→ WHAT TO WORK ON
Could you rewrite the abstract's section beginning "Results: Ten pregnant women" as a short list that keeps its main facts?

** Opening TEXT block **

P156 EXPERIENCE WITH RECOMBINANT HUMAN C1 ESTERASE INHIBITOR FOR HEREDITARY ANGIOEDEMA ATTACKS DURING PREGNANCY J. Bernstein*,1, D. Moldovan2, R. Hakl3, L. Bellizzi4, A. Relan5, 1. Cincinnati, OH; 2. Sangeorgiu de Mures, Romania; 3. Brno, Czech Republic; 4. Leiden, Netherlands; 5. Bridgewater, NJ Introduction: Recombinant human C1 esterase inhibitor (rhC1-INH) is indicated in the United States for treating hereditary angioedema (HAE) attacks in adolescents/adults. Data are limited on rhC1-INH treatment in women with HAE who are pregnant. Methods: Pregnant women with HAE from the United States and Europe who received rhC1-INH were followed to full term and were assessed for adverse events (AEs) that occurred during pregnancy as well as for neonatal outcomes. Results: Ten pregnant women (age, 20-33 years) with HAE treated with rhC1-INH were identified. One woman received a 4200-IU dose pre-delivery as short-term prophylaxis and 9 were treated with rhC1-INH (2100 IU-4200 IU) for 1 (n=1), 2 (n=2), 4 (n=1), 6 (n=1), 8 (n=1), 9 (n=2), or 40 (n=1) HAE attacks. Ten laryngeal attacks occurred in 2 patients; all 10 attacks responded to rhC1-INH within 2 to 4 hours postdose. In addition, 4 facial attacks occurred in 1 patient and 1 in another patient that were successfully treated with 1 rhC1-INH dose and no rescue medications. There were no AEs considered related to rhC1-INH during the pregnancy period. Of 6 women with birth delivery method details available, 4 had a vaginal delivery and 2 a cesarean, all without complications. All 10 women gave birth at full term to healthy babies. No fetal distress or congenital abnormalities were reported. Conclusions: rhC1-INH treatment for HAE attacks in pregnant women was generally safe and well tolerated. All 10 women delivered healthy babies at full term without complications.

** Closing TEXT block **
** Opening THE DATA block **

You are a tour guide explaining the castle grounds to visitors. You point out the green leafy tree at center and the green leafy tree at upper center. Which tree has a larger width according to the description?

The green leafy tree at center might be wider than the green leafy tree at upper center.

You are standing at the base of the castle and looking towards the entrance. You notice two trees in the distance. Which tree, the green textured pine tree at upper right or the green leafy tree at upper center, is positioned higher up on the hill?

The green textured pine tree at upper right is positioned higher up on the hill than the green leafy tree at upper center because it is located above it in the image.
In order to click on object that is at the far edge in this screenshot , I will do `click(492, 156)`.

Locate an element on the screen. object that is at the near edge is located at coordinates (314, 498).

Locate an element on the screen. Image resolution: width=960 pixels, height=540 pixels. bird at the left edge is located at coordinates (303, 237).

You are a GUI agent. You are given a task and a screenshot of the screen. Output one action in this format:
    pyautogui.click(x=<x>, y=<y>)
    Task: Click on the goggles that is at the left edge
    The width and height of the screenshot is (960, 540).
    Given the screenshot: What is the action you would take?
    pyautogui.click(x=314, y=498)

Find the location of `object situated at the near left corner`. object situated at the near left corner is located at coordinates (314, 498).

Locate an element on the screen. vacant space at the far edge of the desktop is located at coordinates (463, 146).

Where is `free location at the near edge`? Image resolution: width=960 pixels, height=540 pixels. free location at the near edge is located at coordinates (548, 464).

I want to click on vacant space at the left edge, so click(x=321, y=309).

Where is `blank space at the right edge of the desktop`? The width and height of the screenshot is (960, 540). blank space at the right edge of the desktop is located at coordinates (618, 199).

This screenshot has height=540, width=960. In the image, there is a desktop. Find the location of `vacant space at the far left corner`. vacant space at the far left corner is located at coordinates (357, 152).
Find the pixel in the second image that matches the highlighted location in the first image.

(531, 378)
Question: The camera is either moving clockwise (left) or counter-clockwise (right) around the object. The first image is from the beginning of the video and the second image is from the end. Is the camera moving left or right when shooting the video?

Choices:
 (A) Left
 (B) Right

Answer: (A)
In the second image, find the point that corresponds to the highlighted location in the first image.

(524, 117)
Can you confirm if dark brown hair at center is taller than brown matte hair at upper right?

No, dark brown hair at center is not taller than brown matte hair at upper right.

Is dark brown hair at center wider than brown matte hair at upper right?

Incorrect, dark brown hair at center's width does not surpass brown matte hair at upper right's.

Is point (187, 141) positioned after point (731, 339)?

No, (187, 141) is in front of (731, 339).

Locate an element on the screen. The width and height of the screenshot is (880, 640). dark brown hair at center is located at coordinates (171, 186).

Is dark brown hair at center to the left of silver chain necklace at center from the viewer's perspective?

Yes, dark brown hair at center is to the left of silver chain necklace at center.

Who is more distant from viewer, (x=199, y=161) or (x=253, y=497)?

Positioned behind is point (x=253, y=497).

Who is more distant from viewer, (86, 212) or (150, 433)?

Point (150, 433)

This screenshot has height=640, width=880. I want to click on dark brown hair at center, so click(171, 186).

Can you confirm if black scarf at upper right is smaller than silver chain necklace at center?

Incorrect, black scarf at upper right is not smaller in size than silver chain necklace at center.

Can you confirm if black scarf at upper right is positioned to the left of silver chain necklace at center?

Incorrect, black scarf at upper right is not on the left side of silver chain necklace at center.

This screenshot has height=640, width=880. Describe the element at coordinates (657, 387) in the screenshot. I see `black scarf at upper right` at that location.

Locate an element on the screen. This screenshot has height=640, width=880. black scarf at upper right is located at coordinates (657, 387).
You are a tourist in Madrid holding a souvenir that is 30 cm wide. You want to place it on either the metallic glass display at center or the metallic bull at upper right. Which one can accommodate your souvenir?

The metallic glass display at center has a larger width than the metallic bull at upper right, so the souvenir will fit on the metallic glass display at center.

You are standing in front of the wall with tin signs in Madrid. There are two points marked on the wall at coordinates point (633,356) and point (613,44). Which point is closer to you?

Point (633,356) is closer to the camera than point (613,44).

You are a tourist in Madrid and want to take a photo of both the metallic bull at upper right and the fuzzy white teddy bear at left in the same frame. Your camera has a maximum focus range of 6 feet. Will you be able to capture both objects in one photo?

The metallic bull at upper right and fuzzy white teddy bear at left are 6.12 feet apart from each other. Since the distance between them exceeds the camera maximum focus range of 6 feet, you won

** Closing THE DATA block **

→ EXERCISE RESULT
- Ten pregnant women aged 20–33 with HAE who were treated with rhC1-INH were identified.
- One woman received a 4200-IU dose before delivery as short-term prophylaxis. The other 9 were treated with 2100–4200 IU for between 1 and 40 HAE attacks each.
- Two patients had 10 laryngeal attacks, and all of them responded to rhC1-INH within 2 to 4 hours postdose.
- Facial attacks (4 in one patient, 1 in another) were successfully treated with 1 rhC1-INH dose and no rescue medications.
- No adverse events considered related to rhC1-INH occurred during pregnancy.
- Six women had delivery details available. Of these, 4 delivered vaginally and 2 by cesarean, all without complications.
- All 10 women gave birth at full term to healthy babies, with no fetal distress or congenital abnormalities reported.